**What the task requires**
All records below are to be repeated exactly, with the pictures left out.

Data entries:
"""
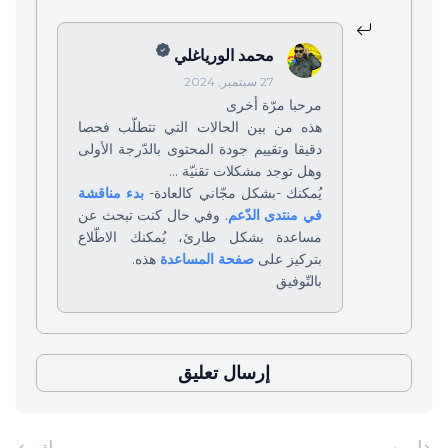
محمد الورياغلي
27 سبتمبر, 2024
مرحبا مرّة أخرى
هذه من بين الحالات التي تتطلّب فحصا
دقيقا وتقييم جودة المحتوى بالدّرجة الأولى
وهل توجد مشكلات تقنيّة ...
يُمكنك -بشكل مجّاني كالعادة-
بدء مناقشة
في منتدى الدّعم
. وفي حال كنت تبحث عن
مساعدة بشكل طارئ، يُمكنك الاطّلاع
بتركيز على
صفحة المساعدة
هذه.
بالتّوفيق
إرسال تعليق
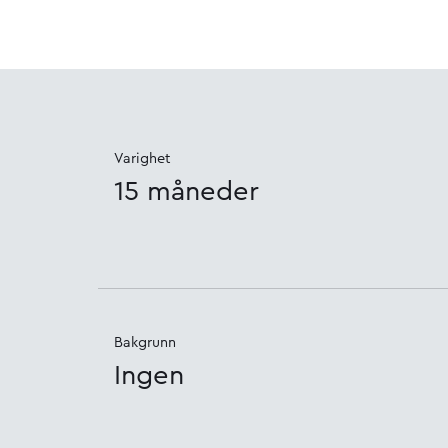
Varighet
15 måneder
Bakgrunn
Ingen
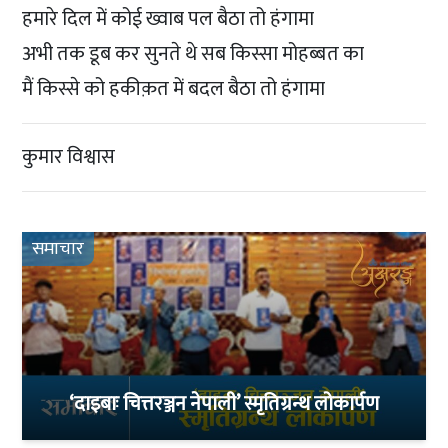
हमारे दिल में कोई ख्वाब पल बैठा तो हंगामा
अभी तक डूब कर सुनते थे सब किस्सा मोहब्बत का
मैं किस्से को हकीक़त में बदल बैठा तो हंगामा
कुमार विश्वास
समाचार
‘दाइबाः चित्तरञ्जन नेपाली’ स्मृतिग्रन्थ लोकार्पण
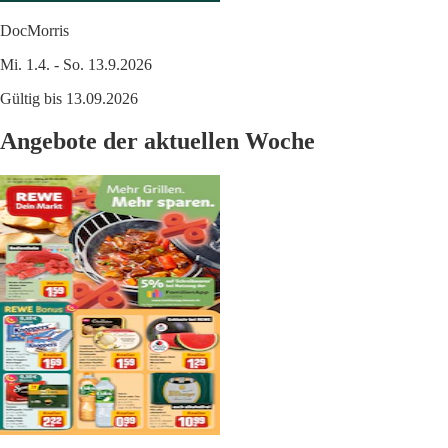
DocMorris
Mi. 1.4. - So. 13.9.2026
Gültig bis 13.09.2026
Angebote der aktuellen Woche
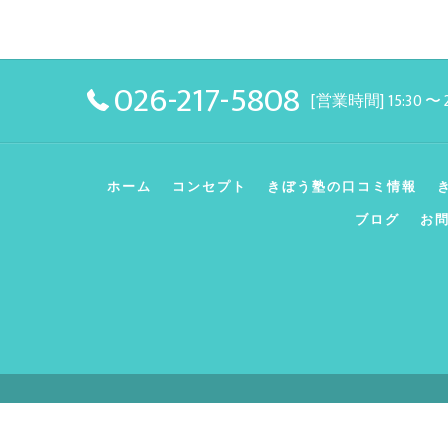
026-217-5808
[営業時間] 15:30 〜
ホーム
コンセプト
きぼう塾の口コミ情報
ブログ
お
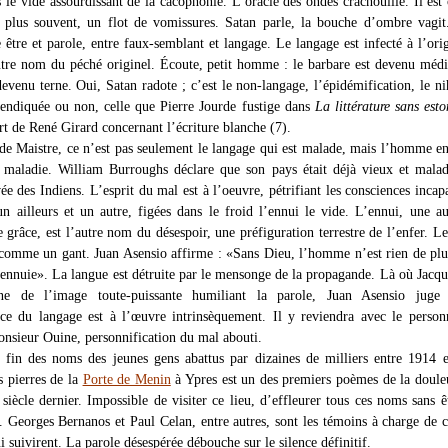
s le vide assourdissant de la cacophonie. L’oracle des ondes crachouille. Il est 
 plus souvent, un flot de vomissures. Satan parle, la bouche d’ombre vagit
e être et parole, entre faux-semblant et langage. Le langage est infecté à l’ori
autre nom du péché originel. Écoute, petit homme : le barbare est devenu médi
evenu terne. Oui, Satan radote ; c’est le non-langage, l’épidémification, le ni
evendiquée ou non, celle que Pierre Jourde fustige dans
La littérature sans est
rt de René Girard concernant l’écriture blanche (7).
de Maistre, ce n’est pas seulement le langage qui est malade, mais l’homme en
 maladie. William Burroughs déclare que son pays était déjà vieux et mala
e des Indiens. L’esprit du mal est à l’oeuvre, pétrifiant les consciences incap
un ailleurs et un autre, figées dans le froid l’ennui le vide. L’ennui, une au
grâce, est l’autre nom du désespoir, une préfiguration terrestre de l’enfer. Le
 comme un gant. Juan Asensio affirme : «Sans Dieu, l’homme n’est rien de pl
’ennuie». La langue est détruite par le mensonge de la propagande. Là où Jacqu
ne de l’image toute-puissante humiliant la parole, Juan Asensio juge
ce du langage est à l’œuvre intrinsèquement. Il y reviendra avec le perso
nsieur Ouine, personnification du mal abouti.
s fin des noms des jeunes gens abattus par dizaines de milliers entre 1914 
s pierres de la
Porte de Menin
à Ypres est un des premiers poèmes de la doule
siècle dernier. Impossible de visiter ce lieu, d’effleurer tous ces noms sans êt
r. Georges Bernanos et Paul Celan, entre autres, sont les témoins à charge de 
i suivirent. La parole désespérée débouche sur le silence définitif.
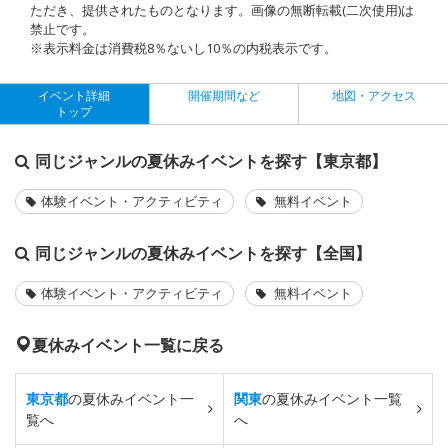
ただき、提供されたものとなります。画像の無断転載(二次使用)は
禁止です。
※表示料金は消費税8％ないし10％の内税表示です。
イベント詳細
開催期間など
地図・アクセス
トップ
同じジャンルの夏休みイベントを探す【東京都】
体験イベント・アクティビティ
無料イベント
同じジャンルの夏休みイベントを探す【全国】
体験イベント・アクティビティ
無料イベント
夏休みイベント一覧に戻る
東京都
の夏休みイベント一
関東
の夏休みイベント一覧
覧へ
へ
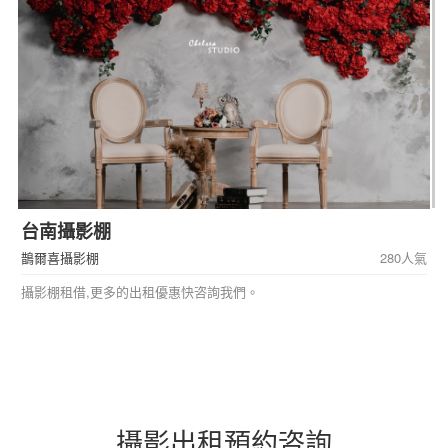
台南攝影棚
鵲爾喜攝影棚
280人氣
攝影棚租借,更多的出租優惠快咨詢我們。
攝影出租預約咨詢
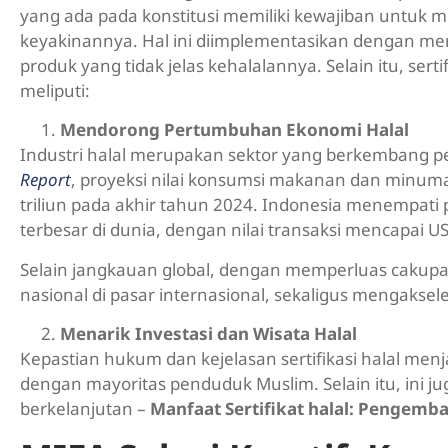
yang ada pada konstitusi memiliki kewajiban untuk
keyakinannya. Hal ini diimplementasikan dengan memb
produk yang tidak jelas kehalalannya. Selain itu, ser
meliputi:
Mendorong Pertumbuhan Ekonomi Halal
Industri halal merupakan sektor yang berkembang pe
Report
, proyeksi nilai konsumsi makanan dan minuma
triliun pada akhir tahun 2024. Indonesia menempati
terbesar di dunia, dengan nilai transaksi mencapai US
Selain jangkauan global, dengan memperluas cakupa
nasional di pasar internasional, sekaligus mengakse
Menarik Investasi dan Wisata Halal
Kepastian hukum dan kejelasan sertifikasi halal menj
dengan mayoritas penduduk Muslim. Selain itu, ini 
berkelanjutan –
Manfaat Sertifikat halal: Pengem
"""
**Your response**
محمد الورياغلي
27 سبتمبر, 2024
مرحبا مرّة أخرى
هذه من بين الحالات التي تتطلّب فحصا
دقيقا وتقييم جودة المحتوى بالدّرجة الأولى
وهل توجد مشكلات تقنيّة ...
يُمكنك -بشكل مجّاني كالعادة-
بدء مناقشة
في منتدى الدّعم
. وفي حال كنت تبحث عن
مساعدة بشكل طارئ، يُمكنك الاطّلاع
بتركيز على
صفحة المساعدة
هذه.
بالتّوفيق
إرسال تعليق
Varighet
15 måneder
Bakgrunn
Ingen
हमारे दिल में कोई ख्वाब पल बैठा तो हंगामा
अभी तक डूब कर सुनते थे सब किस्सा मोहब्बत का
मैं किस्से को हकीक़त में बदल बैठा तो हंगामा
कुमार विश्वास
समाचार
‘दाइबाः चित्तरञ्जन नेपाली’ स्मृतिग्रन्थ लोकार्पण
DocMorris
Mi. 1.4. - So. 13.9.2026
Gültig bis 13.09.2026
Angebote der aktuellen Woche
026-217-5808
[営業時間] 15:30 〜
ホーム
コンセプト
きぼう塾の口コミ情報
ブログ
お
s le vide assourdissant de la cacophonie. L’oracle des ondes crachouille. Il est 
 plus souvent, un flot de vomissures. Satan parle, la bouche d’ombre vagit
e être et parole, entre faux-semblant et langage. Le langage est infecté à l’ori
autre nom du péché originel. Écoute, petit homme : le barbare est devenu médi
evenu terne. Oui, Satan radote ; c’est le non-langage, l’épidémification, le ni
evendiquée ou non, celle que Pierre Jourde fustige dans
La littérature sans est
rt de René Girard concernant l’écriture blanche (7).
de Maistre, ce n’est pas seulement le langage qui est malade, mais l’homme en
 maladie. William Burroughs déclare que son pays était déjà vieux et mala
e des Indiens. L’esprit du mal est à l’oeuvre, pétrifiant les consciences incap
un ailleurs et un autre, figées dans le froid l’ennui le vide. L’ennui, une au
grâce, est l’autre nom du désespoir, une préfiguration terrestre de l’enfer. Le
 comme un gant. Juan Asensio affirme : «Sans Dieu, l’homme n’est rien de pl
’ennuie». La langue est détruite par le mensonge de la propagande. Là où Jacqu
ne de l’image toute-puissante humiliant la parole, Juan Asensio juge
ce du langage est à l’œuvre intrinsèquement. Il y reviendra avec le perso
nsieur Ouine, personnification du mal abouti.
s fin des noms des jeunes gens abattus par dizaines de milliers entre 1914 
s pierres de la
Porte de Menin
à Ypres est un des premiers poèmes de la doule
siècle dernier. Impossible de visiter ce lieu, d’effleurer tous ces noms sans êt
r. Georges Bernanos et Paul Celan, entre autres, sont les témoins à charge de 
i suivirent. La parole désespérée débouche sur le silence définitif.
ただき、提供されたものとなります。画像の無断転載(二次使用)は
禁止です。
※表示料金は消費税8％ないし10％の内税表示です。
イベント詳細
開催期間など
地図・アクセス
トップ
同じジャンルの夏休みイベントを探す【東京都】
体験イベント・アクティビティ
無料イベント
同じジャンルの夏休みイベントを探す【全国】
体験イベント・アクティビティ
無料イベント
夏休みイベント一覧に戻る
東京都
の夏休みイベント一
関東
の夏休みイベント一覧
覧へ
へ
台南攝影棚
鵲爾喜攝影棚
280人氣
攝影棚租借,更多的出租優惠快咨詢我們。
攝影出租預約咨詢
yang ada pada konstitusi memiliki kewajiban untuk
keyakinannya. Hal ini diimplementasikan dengan memb
produk yang tidak jelas kehalalannya. Selain itu, ser
meliputi:
Mendorong Pertumbuhan Ekonomi Halal
Industri halal merupakan sektor yang berkembang pe
Report
, proyeksi nilai konsumsi makanan dan minuma
triliun pada akhir tahun 2024. Indonesia menempati
terbesar di dunia, dengan nilai transaksi mencapai US
Selain jangkauan global, dengan memperluas cakupa
nasional di pasar internasional, sekaligus mengakse
Menarik Investasi dan Wisata Halal
Kepastian hukum dan kejelasan sertifikasi halal menj
dengan mayoritas penduduk Muslim. Selain itu, ini 
berkelanjutan –
Manfaat Sertifikat halal: Pengem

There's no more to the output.